O humor é, em geral, um traço humano estimado. Em primeiro lugar faz a gente rir, o que é bom para alma e corpo. Azeita contatos no dia a dia, constrói amizades, decide escolhas afetivas: entre sair para jantar com uma pessoa espirituosa ou uma tapada para o humor, só um louco escolheria a segunda opção. “Não há nada como um vislumbre de humor para nos assegurar que um semelhante humano pulsa dentro de um estranho”, fulmina Eva Hoffman (muito prazer), diretamente do livro de citações.

É claro que pessoas completamente desprovidas de humor são raras, se é que existem. Uma criatura assim imune à graça não deve rir de absolutamente nada: nem de palhaços nem de políticos, nem de piadas velhas nas escolinhas da TV nem do escorregão acrobático que um estranho leva na rua. Ou de desgraças piores. O humor, embora aparentemente compartilhado por primatas e alguns contadores, é um dos traços que definem o humano. Romain Gary o chama de “afirmação de dignidade, uma declaração da superioridade do homem sobre tudo o que o lhe acontece”. Ora, todo mundo é humano, logo, todo mundo tem algum tipo de humor.

Quando dizemos que uma pessoa não tem humor, o que queremos dizer é: “Essa pessoa não tem o meu humor, o humor dela não afina com o meu”. Do que você ri, eis a chave de tudo. “Dize-me do que gargalhas e te direi quem és”, ensinou Alexandre de Samotrácia.

O riso é um mecanismo de seleção. Une as pessoas, mas também as separa. Quanto menos física se torna a comédia, quanto mais se afasta do pastelão e da careta na direção do outro extremo do arco, o espírito puro, o wit, a ironia fina, mais gente exclui do seu campo. Passa a depender pesadamente da linguagem e exige um grau de domínio de meios de expressão e referências culturais – e até uma certa predisposição ideológica para captar “a mensagem” – que costumam vir associados a uma boa formação educacional.

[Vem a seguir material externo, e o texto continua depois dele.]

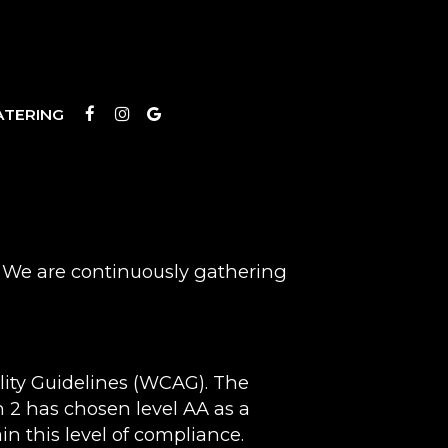
ATERING
s. We are continuously gathering
lity Guidelines (WCAG). The
in 2 has chosen level AA as a
in this level of compliance.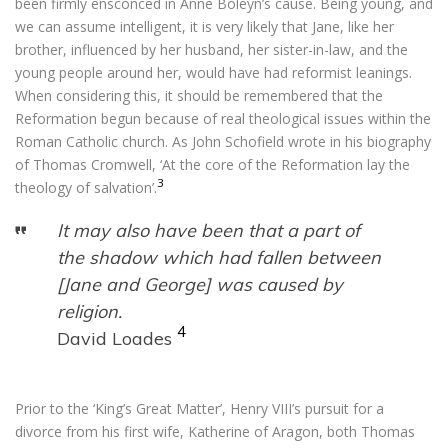
been firmly ensconced in Anne Boleyn’s cause. Being young, and
we can assume intelligent, it is very likely that Jane, like her
brother, influenced by her husband, her sister-in-law, and the
young people around her, would have had reformist leanings.
When considering this, it should be remembered that the
Reformation begun because of real theological issues within the
Roman Catholic church. As John Schofield wrote in his biography
of Thomas Cromwell, ‘At the core of the Reformation lay the
3
theology of salvation’.
It may also have been that a part of
the shadow which had fallen between
[Jane and George] was caused by
religion.
4
David Loades
Prior to the ‘King’s Great Matter’, Henry VIII’s pursuit for a
divorce from his first wife, Katherine of Aragon, both Thomas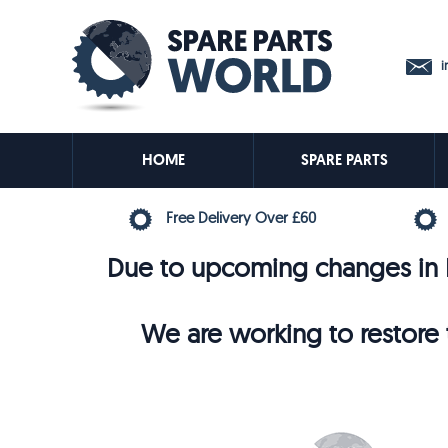
in
HOME
SPARE PARTS
Free Delivery Over £60
Due to upcoming changes in E
We are working to restore t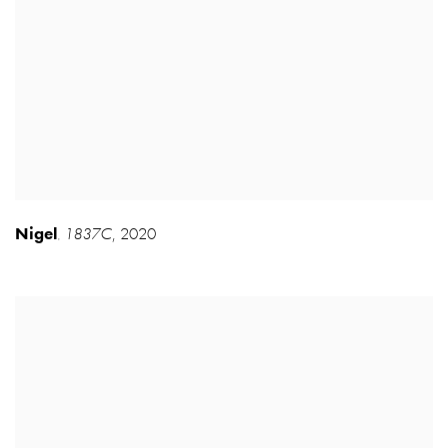
Nigel
1837C
,
2020
,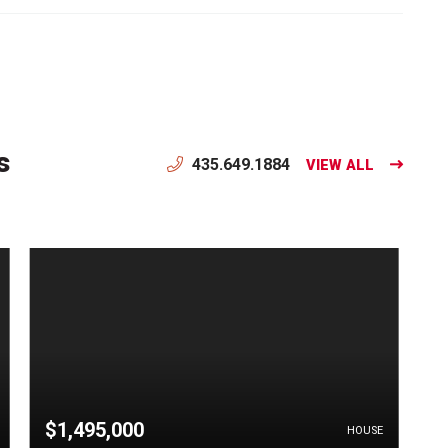
s
435.649.1884
VIEW ALL
$1,495,000
HOUSE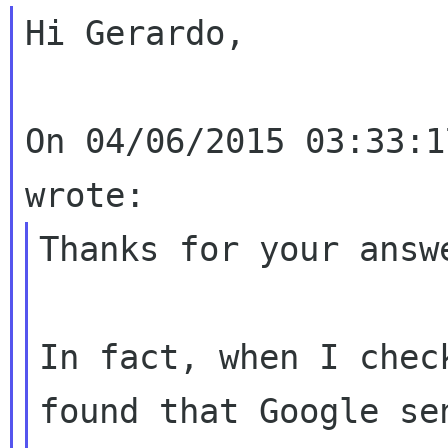
Hi Gerardo,

On 04/06/2015 03:33:1
Thanks for your answe
In fact, when I chec
found that Google sen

Se no Brasil a área de exclusão é maior do que a média internacional, a boa ironia é elitista em qualquer língua. Claro que a chalaça é banda larga: num extremo fica o policial que diz “Bonito, hein?” para o batedor de carteira que prendeu em flagrante; no outro, O alienista de Machado de Assis. Esopo, aquele das fábulas, deixa claro de que lado do espectro está quando condena a ironia grossa: “Zoação pesada não é brincadeira”.

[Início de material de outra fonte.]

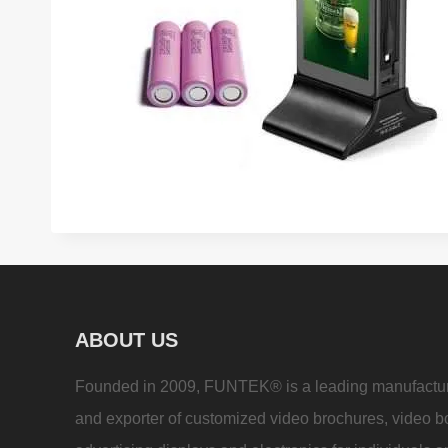
ABOUT US
Founded in 2009, FUNTEK® is a leading manufactu
and exporter of customized video brochures, video b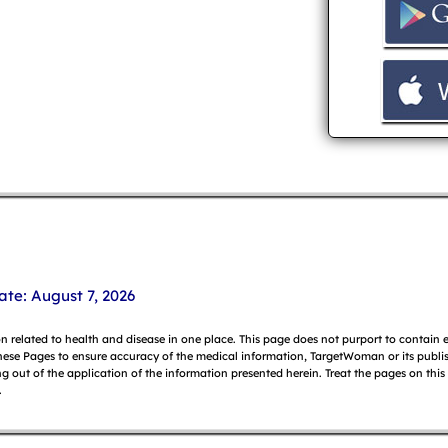
ate: August 7, 2026
on related to health and disease in one place. This page does not purport to contain
hese Pages to ensure accuracy of the medical information, TargetWoman or its publish
g out of the application of the information presented herein. Treat the pages on this
.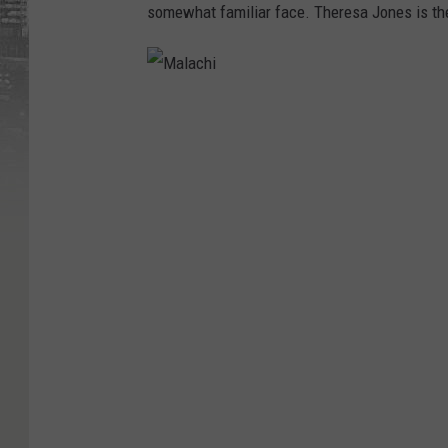
somewhat familiar face. Theresa Jones is the
M
a
l
a
c
h
i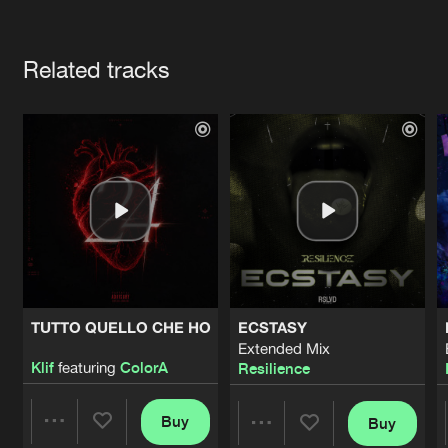
Cookies
Disclaimer
Privacy Policy
Contact
Terms & Conditions
Artists
de Jongens van Boven
Related tracks
TUTTO QUELLO CHE HO
ECSTASY
Extended Mix
Klif
featuring
ColorA
Resilience
Buy
Buy
Share
Share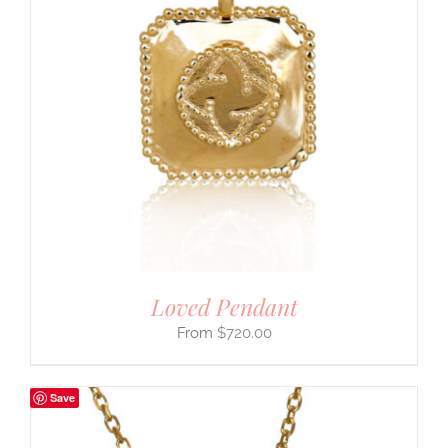
Loved Pendant
$
720.00
Save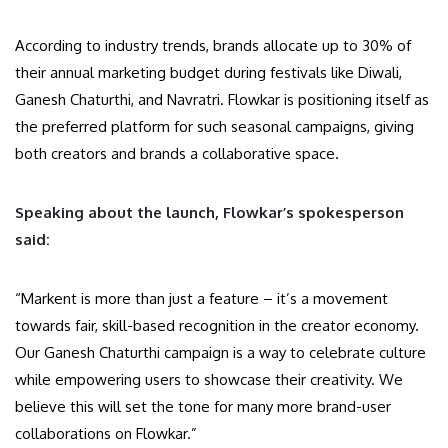
According to industry trends, brands allocate up to 30% of
their annual marketing budget during festivals like Diwali,
Ganesh Chaturthi, and Navratri. Flowkar is positioning itself as
the preferred platform for such seasonal campaigns, giving
both creators and brands a collaborative space.
Speaking about the launch, Flowkar’s spokesperson
said:
“Markent is more than just a feature – it’s a movement
towards fair, skill-based recognition in the creator economy.
Our Ganesh Chaturthi campaign is a way to celebrate culture
while empowering users to showcase their creativity. We
believe this will set the tone for many more brand-user
collaborations on Flowkar.”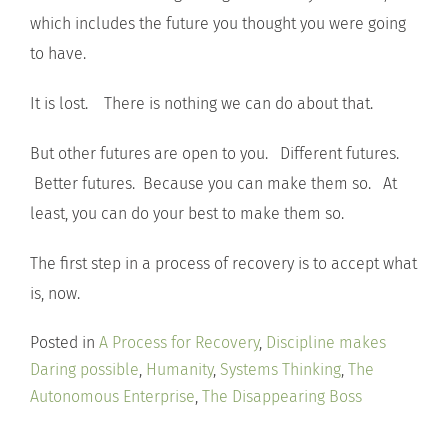
which includes the future you thought you were going
to have.
It is lost. There is nothing we can do about that.
But other futures are open to you. Different futures.
Better futures. Because you can make them so. At
least, you can do your best to make them so.
The first step in a process of recovery is to accept what
is, now.
Posted in
A Process for Recovery
,
Discipline makes
Daring possible
,
Humanity
,
Systems Thinking
,
The
Autonomous Enterprise
,
The Disappearing Boss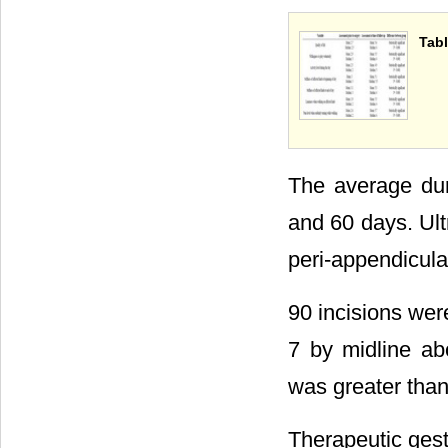
Tabl
The average dur
and 60 days. Ul
peri-appendicula
90 incisions wer
7 by midline ab
was greater tha
Therapeutic ges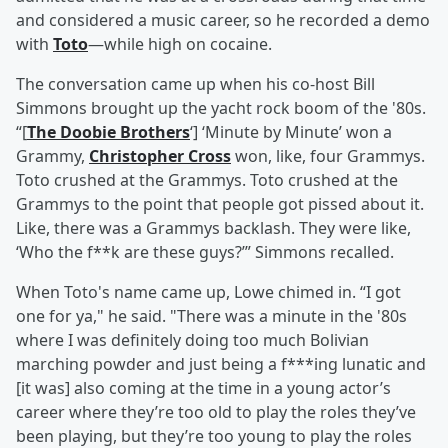
and considered a music career, so he recorded a demo
with
Toto
—while high on cocaine.
The conversation came up when his co-host Bill
Simmons brought up the yacht rock boom of the '80s.
“[
The Doobie Brothers
‘] ‘Minute by Minute’ won a
Grammy,
Christopher Cross
won, like, four Grammys.
Toto crushed at the Grammys. Toto crushed at the
Grammys to the point that people got pissed about it.
Like, there was a Grammys backlash. They were like,
‘Who the f**k are these guys?’” Simmons recalled.
When Toto's name came up, Lowe chimed in. “I got
one for ya," he said. "There was a minute in the '80s
where I was definitely doing too much Bolivian
marching powder and just being a f***ing lunatic and
[it was] also coming at the time in a young actor’s
career where they’re too old to play the roles they’ve
been playing, but they’re too young to play the roles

Ser sutil pode ser necessário aos espirituosos, mas é também um perigo. Multidões não pescam ironia. Não pescaram nem quando Luis Fernando Verissimo, lulista emérito, se fez de indignado por ver desperdiçarem um precioso Romanée-Conti no paladar de um reles operário. Turbas de petistas queriam esganar o pacato escritor. E o problema maior nem é esse. Ao se defender, alegando que quis dizer o contrário do que disse, que a isso chamam ironia e tal, o irônico irrita ainda mais quem já estava furioso com ele. Agora o sujeito se sente escalado no papel de palhaço: a piada que uma pessoa descobre não ter entendido sempre lhe parece feita também às suas custas.

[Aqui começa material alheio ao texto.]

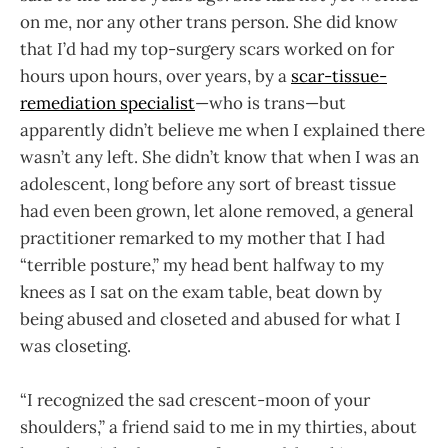
on me, nor any other trans person. She did know
that I’d had my top-surgery scars worked on for
hours upon hours, over years, by a
scar-tissue-
remediation specialist
—who is trans—but
apparently didn’t believe me when I explained there
wasn’t any left. She didn’t know that when I was an
adolescent, long before any sort of breast tissue
had even been grown, let alone removed, a general
practitioner remarked to my mother that I had
“terrible posture,” my head bent halfway to my
knees as I sat on the exam table, beat down by
being abused and closeted and abused for what I
was closeting.
“I recognized the sad crescent-moon of your
shoulders,” a friend said to me in my thirties, about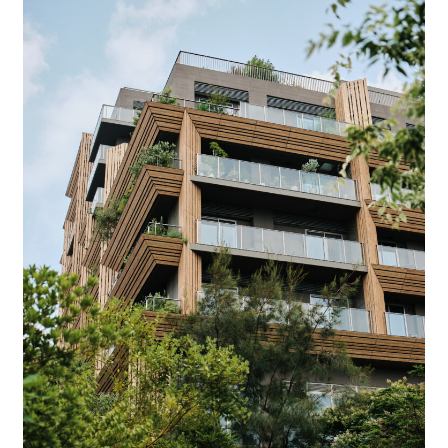
Company
Contact
INSTAGRAM
© DAISHIZEN INC. All rights reserved.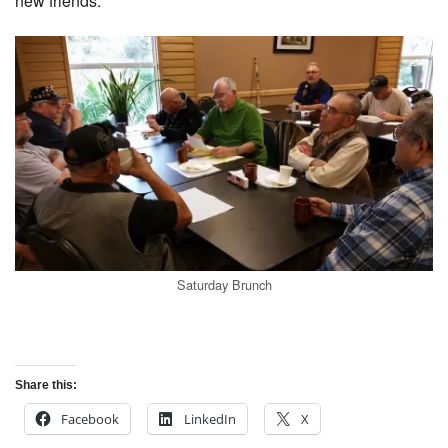
new friends.
Saturday Brunch
Share this:
Facebook
LinkedIn
X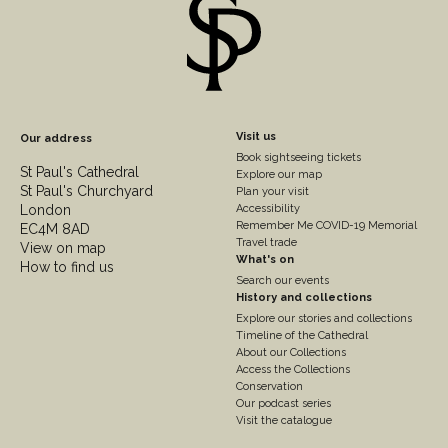
Footer
Visit us
Our address
Book sightseeing tickets
Column
St Paul's Cathedral
Explore our map
St Paul's Churchyard
2
Plan your visit
London
Accessibility
Remember Me COVID-19 Memorial
EC4M 8AD
Travel trade
View on map
What's on
How to find us
Search our events
History and collections
Explore our stories and collections
Timeline of the Cathedral
About our Collections
Access the Collections
Conservation
Our podcast series
Visit the catalogue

Talvez seja por envolver tanta complicação que o humor tem um status cultural ambíguo. Para encerrar com o mesmo livro de citações (de Ehrlich e De Bruhl) que venho pilhando desde o início da crônica: “O mundo gosta de humor, mas o trata com condescendência. Condecora os artistas sérios com louros e os espirituosos com couves-de-bruxelas”, diz E.B. White. Couves-de-bruxelas que são, claro, humor da melhor qualidade.